Viterbo – (g.f.) – Un gettone contro l’accattonaggio molesto. Ma soprattutto, contro chi sfrutta le persone costrette a chiedere l’elemosina.
Stazionano fuori dai supermercati, aspettano chi esce dopo avere fatto la spesa, poi chiedono la moneta utilizzata per prendere il carrello. Sono extracomunitari.
Per sensibilizzare verso il fenomeno, Unione della Tuscia, il circolo di Viterbo ha trovato più che un modo, un gadget. Un portachiavi con all’interno un gettone da utilizzare per il carrello. Con una scritta, piuttosto chiara: “Il carrello è mio e me lo metto a posto da solo”.
Per ora ne sono stati preparati un migliaio. Distribuiti oggi al bar Grandori a porta Romana. Iniziativa che ha fatto discutere. Dal movimento, però, Umberto Ciucciarelli, non ci sta a passare per quello che è contro gli extracomunitari.
Accuse di razzismo, pure via social ne sono arrivate, all’annuncio dell’iniziativa.
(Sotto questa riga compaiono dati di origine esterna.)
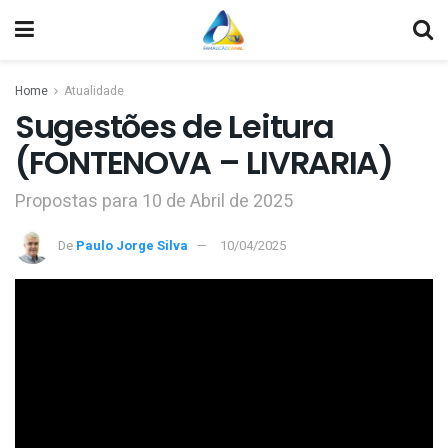
Home
Atualidade
Sugestões de Leitura
(FONTENOVA – LIVRARIA)
Propostas para 10 de Abril de 2025
De
Paulo Jorge Silva
10/04/2025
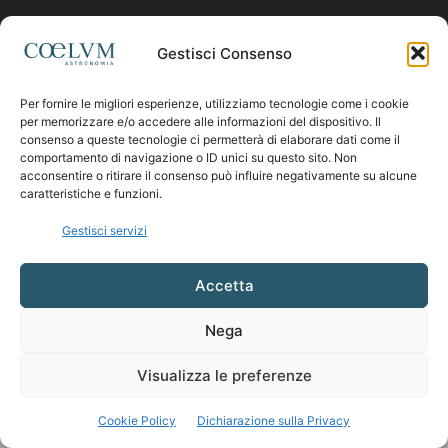
Contattaci:
coelumastro@coelum.com
Gestisci Consenso
SEGUICI
Per fornire le migliori esperienze, utilizziamo tecnologie come i cookie
per memorizzare e/o accedere alle informazioni del dispositivo. Il
consenso a queste tecnologie ci permetterà di elaborare dati come il
comportamento di navigazione o ID unici su questo sito. Non
acconsentire o ritirare il consenso può influire negativamente su alcune
caratteristiche e funzioni.
Gestisci servizi
Accetta
Nega
Visualizza le preferenze
Cookie Policy
Dichiarazione sulla Privacy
“Qualcuno ha anche paventato manifestazioni di protesta – sostiene Ciucciarelli – ma noi abbiamo insistito su un punto. Quello del racket che ruota attorno al fenomeno.
Perché queste persone inspiegabilmente arrivano sempre insieme, tutte le mattine. In un punto preciso e poi si spostano in varie parti della città”.
A Viterbo, ma non solo. “Sta avvenendo un po’ in tutta Italia – continua Alessia De Rubeis – a Roma si sono formati comitati di commercianti che hanno presentato esposti. Noi vogliamo solo sensibilizzare.
Il gettone speriamo che sia un piccolo deterrente. Ma non per queste persone. Attenzione. Non si tratta d’intolleranza. Semmai è il contrario.
Sfruttare gruppi di ragazzi, per obbligarli a chiedere l’elemosina non è certo un bel modo per agevolare l’integrazione. Noi diciamo integrazione sì, sfruttamento no”.
Per la responsabile cittadina di Unione per la Tuscia, Patrizia Grilli, anche gli esercizi commerciali ne risentono.
“La presenza di queste persone – spiega Grilli – rappresenta un deterrente per andare a fare la spesa. Una difficoltà anche per gli stessi supermercati e segnalata dai gestori.
In alcuni posti ho avuto notizia di un modo di porsi più aggressivo da parte di chi chiede le monete. A Viterbo, per fortuna finora grossi episodi non ne abbiamo avuti”.